Delegates from UCC, the only Irish university to get ‘observer status’ at the climate summit, will travel to Glasgow by boat and train to reduce their carbon footprint.
University College Cork (UCC) is sending a group of researchers and students to the COP26 global climate summit being held in Glasgow between 31 October and 12 November.
COP26 will see global leaders come together to discuss how the world can accelerate action towards the goals of the Paris Agreement and the UN Framework Convention on Climate Change.
UCC, which was earlier this year ranked as the world’s eighth most sustainable university, is the only Irish university to be granted official observer status at the summit. Delegates from the university will travel to Glasgow using low-carbon means of transport such as boats and trains and will contribute to events and discussions at the summit.
The group is led by UCC professor of energy engineering Brian Ó Gallachóir, who is also the director of the Science Foundation Ireland research centre for energy, climate and marine research, or MaREI. The centre conducts research around the climate crisis and ways to meet climate targets.
“As individual countries bring increased ambitions to COP26, I’m hoping to see stronger commitments to action from governments to match their ambitions and to deliver the necessary solutions, including from Ireland,” he said.
Mock COP
The delegation will also include UCC law student Alicia O’Sullivan, who previously represented Ireland at the first UN youth climate summit in New York in 2019. She has been involved in the organisation of a mock COP where students simulated the summit discussions.
“With our mock COP we gave students the opportunity to speak about issues that matter to them. We [the delegation] can then bring this with us to COP26 so the views of all UCC students can be heard.”
The event was led by Dr Fionn Rogan, a senior research fellow at the Environmental Research Institute and MaREI. The event saw Irish and European students negotiate on behalf of some of the world’s poorest countries that are most impacted by the climate crisis.
“This is designed to give the students a perspective that’s different to their own, which will hopefully lead to greater awareness of the challenges, as well as empathy,” Rogan said.

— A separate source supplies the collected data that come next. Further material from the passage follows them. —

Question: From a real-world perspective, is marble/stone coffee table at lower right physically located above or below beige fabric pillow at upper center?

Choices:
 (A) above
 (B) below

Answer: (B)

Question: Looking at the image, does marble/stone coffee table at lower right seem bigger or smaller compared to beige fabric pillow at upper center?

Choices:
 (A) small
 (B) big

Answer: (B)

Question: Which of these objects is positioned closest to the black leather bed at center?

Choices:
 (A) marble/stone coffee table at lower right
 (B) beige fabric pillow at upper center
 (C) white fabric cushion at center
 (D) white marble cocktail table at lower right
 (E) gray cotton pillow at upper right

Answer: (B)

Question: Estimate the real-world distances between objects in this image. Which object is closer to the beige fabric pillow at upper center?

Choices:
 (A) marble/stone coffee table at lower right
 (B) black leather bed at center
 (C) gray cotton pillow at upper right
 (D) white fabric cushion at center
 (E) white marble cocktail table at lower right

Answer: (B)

“A number of the student societies who helped to organise the mock COP participated by role-playing as disruptive environmental NGOs that will remind the student negotiators about their responsibilities to the environment and the climate.”
A UN report published today (27 October) warned that current national climate commitments put the world on track for a temperature increase of at least 2.7 degrees Celsius this century, which could have catastrophic implications for the climate.